**What the task requires:** In the listing below, pick out lines with "guardians".

**Material supplied:**
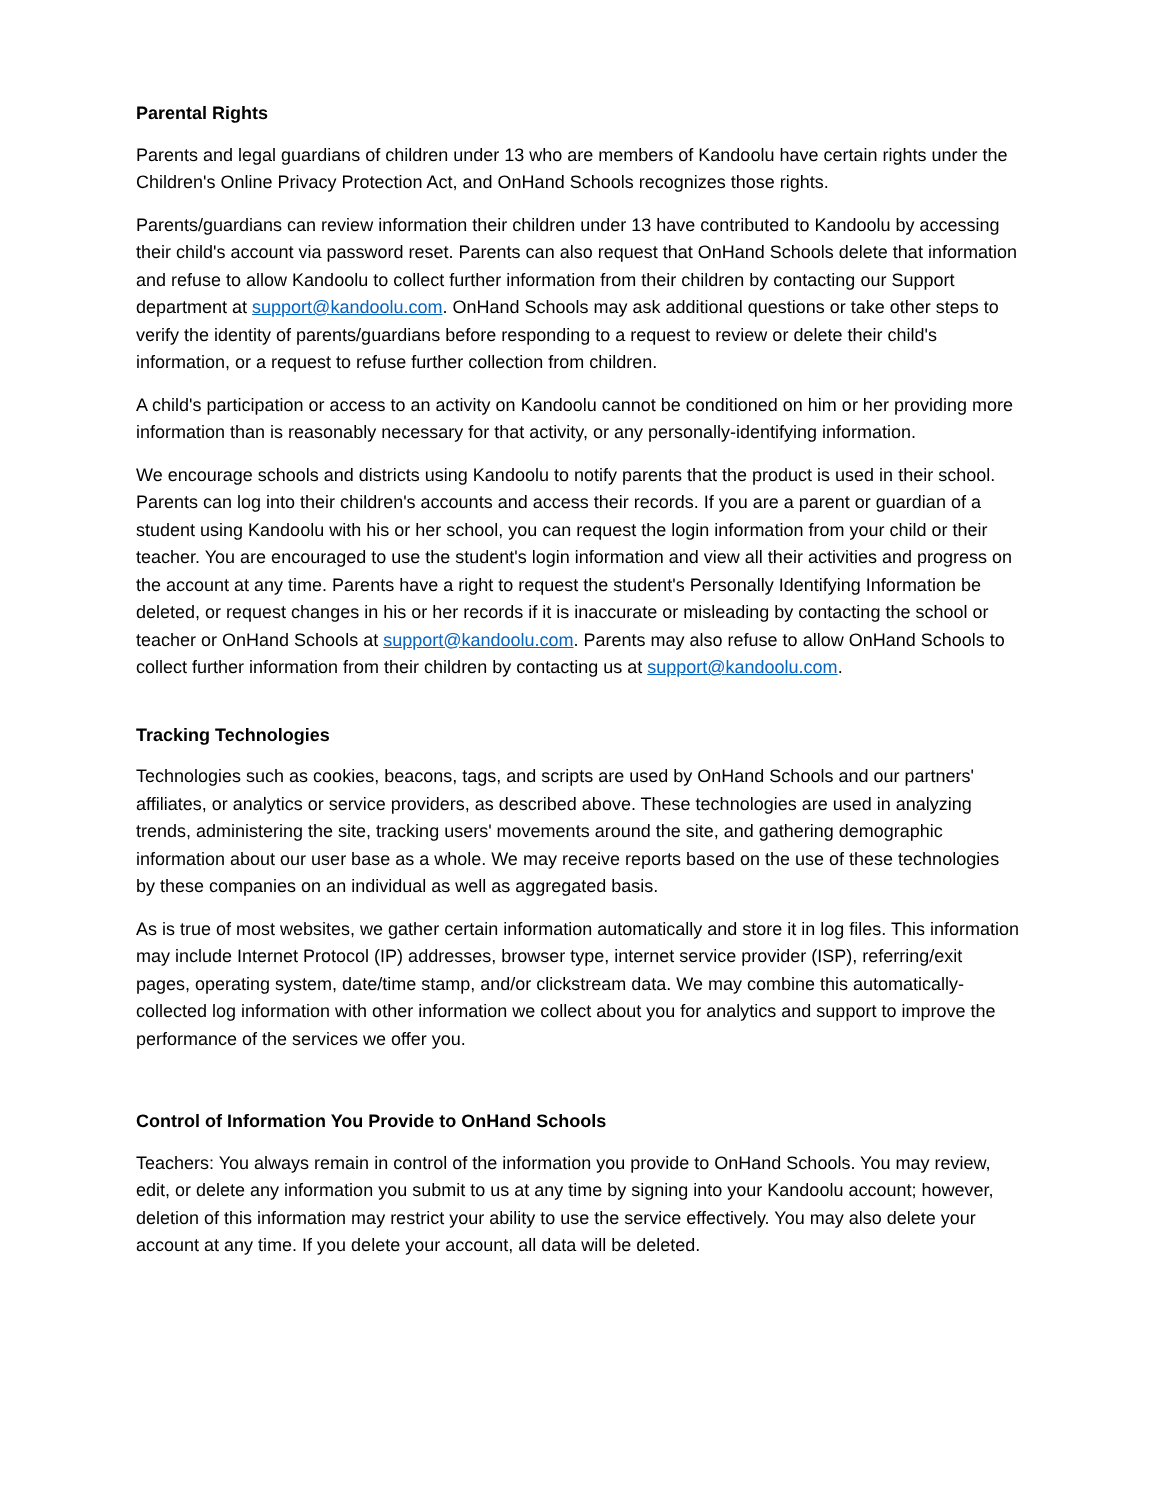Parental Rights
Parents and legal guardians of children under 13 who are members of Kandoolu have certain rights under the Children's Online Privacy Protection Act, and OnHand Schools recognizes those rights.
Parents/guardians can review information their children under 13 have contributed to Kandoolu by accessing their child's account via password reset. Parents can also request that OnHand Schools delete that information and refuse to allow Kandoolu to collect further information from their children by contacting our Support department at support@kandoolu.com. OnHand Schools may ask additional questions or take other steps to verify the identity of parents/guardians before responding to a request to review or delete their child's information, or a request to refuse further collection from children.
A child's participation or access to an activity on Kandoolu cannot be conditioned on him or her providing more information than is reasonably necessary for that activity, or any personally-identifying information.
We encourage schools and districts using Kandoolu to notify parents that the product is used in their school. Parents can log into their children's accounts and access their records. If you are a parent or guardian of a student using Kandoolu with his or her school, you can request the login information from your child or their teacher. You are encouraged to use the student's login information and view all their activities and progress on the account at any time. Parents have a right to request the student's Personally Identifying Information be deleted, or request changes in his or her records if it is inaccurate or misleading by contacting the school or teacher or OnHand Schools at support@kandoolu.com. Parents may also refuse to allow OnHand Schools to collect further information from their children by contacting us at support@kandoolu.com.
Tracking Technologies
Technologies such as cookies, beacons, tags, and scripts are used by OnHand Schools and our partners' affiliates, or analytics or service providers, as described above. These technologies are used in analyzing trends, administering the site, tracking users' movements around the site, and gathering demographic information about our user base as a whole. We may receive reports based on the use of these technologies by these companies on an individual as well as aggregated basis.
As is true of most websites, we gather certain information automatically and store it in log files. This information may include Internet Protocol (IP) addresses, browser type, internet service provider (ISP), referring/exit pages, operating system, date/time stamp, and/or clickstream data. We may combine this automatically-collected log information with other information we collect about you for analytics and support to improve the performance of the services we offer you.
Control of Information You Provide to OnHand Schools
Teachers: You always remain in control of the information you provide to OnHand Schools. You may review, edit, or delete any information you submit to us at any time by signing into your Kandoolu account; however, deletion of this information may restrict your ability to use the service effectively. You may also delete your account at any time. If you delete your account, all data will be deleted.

**Written solution:**
Parents and legal guardians of children under 13 who are members of Kandoolu have certain rights under the Children's Online Privacy Protection Act, and OnHand Schools recognizes those rights.
Parents/guardians can review information their children under 13 have contributed to Kandoolu by accessing their child's account via password reset. Parents can also request that OnHand Schools delete that information and refuse to allow Kandoolu to collect further information from their children by contacting our Support department at support@kandoolu.com. OnHand Schools may ask additional questions or take other steps to verify the identity of parents/guardians before responding to a request to review or delete their child's information, or a request to refuse further collection from children.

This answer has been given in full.